Experiencing Acceleration Performance

Experiencing Acceleration Performance - 2023.2 English

Vitis Tutorials: Hardware Acceleration (XD099)

Document ID

XD099

Release Date

2023-11-13

Version

2023.2 English

In this lab, you will experience the acceleration potential by running the application first as a software-only version and then as an optimized FPGA-accelerated version using a precompiled FPGA accelerator.

Run the following command to set up the application.

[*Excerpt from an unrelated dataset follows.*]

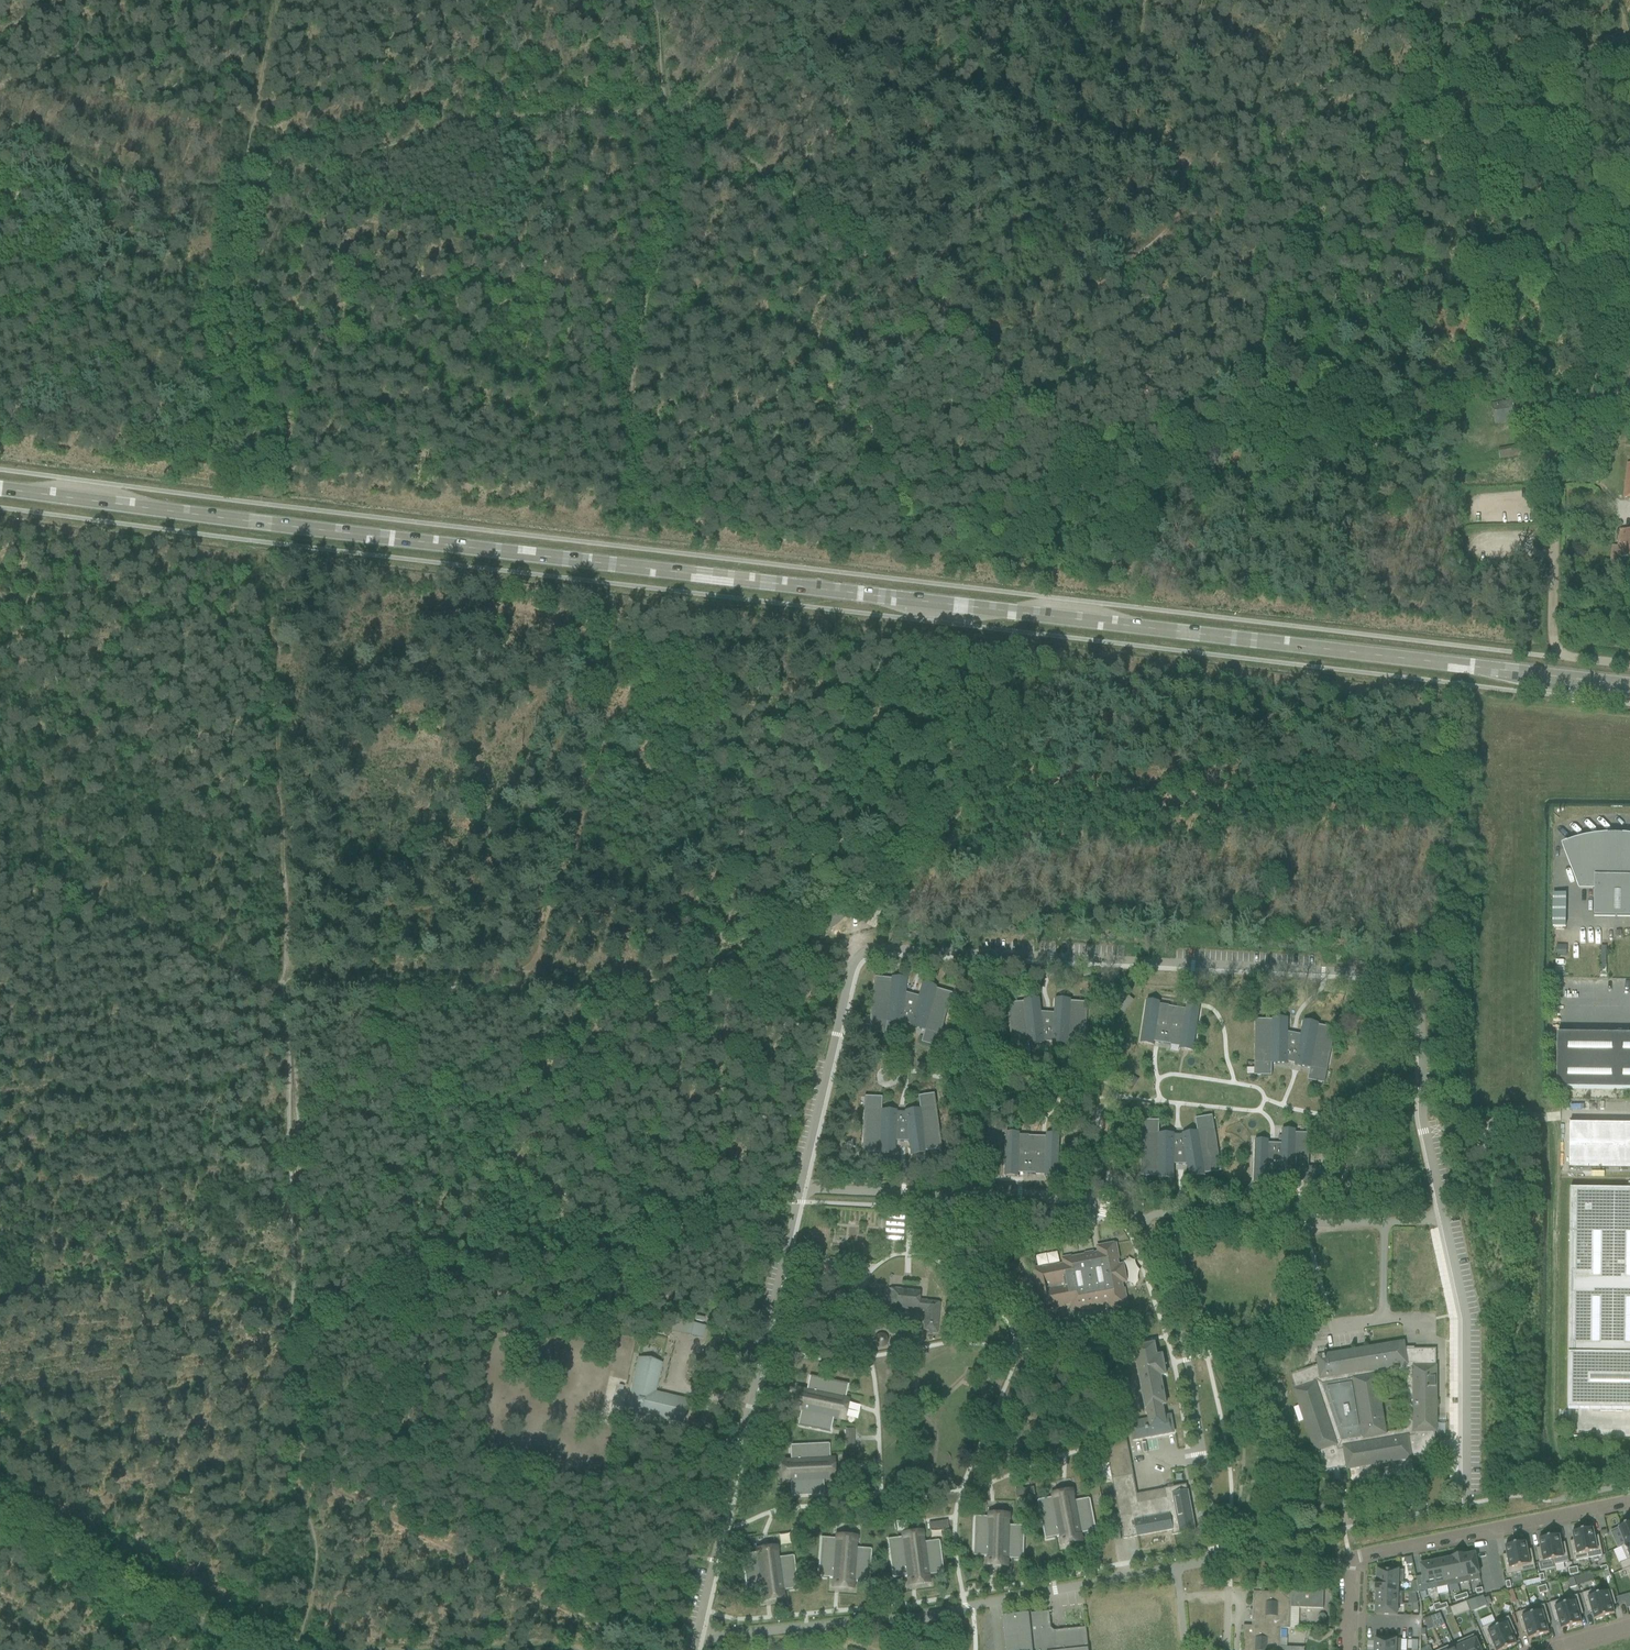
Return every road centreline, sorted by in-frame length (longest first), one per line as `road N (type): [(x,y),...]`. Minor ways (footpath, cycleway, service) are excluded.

# Source the Vitis runtime environment
export LAB_WORK_DIR=<Downloaded Github repository>/Hardware_Acceleration/Design_Tutorials/02-bloom

Next, build the C application:

Navigate to the cpu_src directory.

Use the following command to run the original application with the number of documents as the argument, and generate the golden output file for comparison.

cd $LAB_WORK_DIR/cpu_src/
make run

The generated output compute scores are stored in the host code in the cpu_profile_score array that represents the outputs for the total number of specified documents. The results will look similar to the following:

./host 100000
Initializing data
Creating documents - total size : 1398.903 MBytes (349725824 words)
Creating profile weights

Total execution time of CPU          |  2949.3867 ms
Compute Hash processing time         |  2569.3266 ms
Compute Score processing time        |   380.0601 ms
--------------------------------------------------------------------
Execution COMPLETE

Run the application on the FPGA. For the purposes of this lab, the FPGA accelerator is implemented with an 8x parallelization factor.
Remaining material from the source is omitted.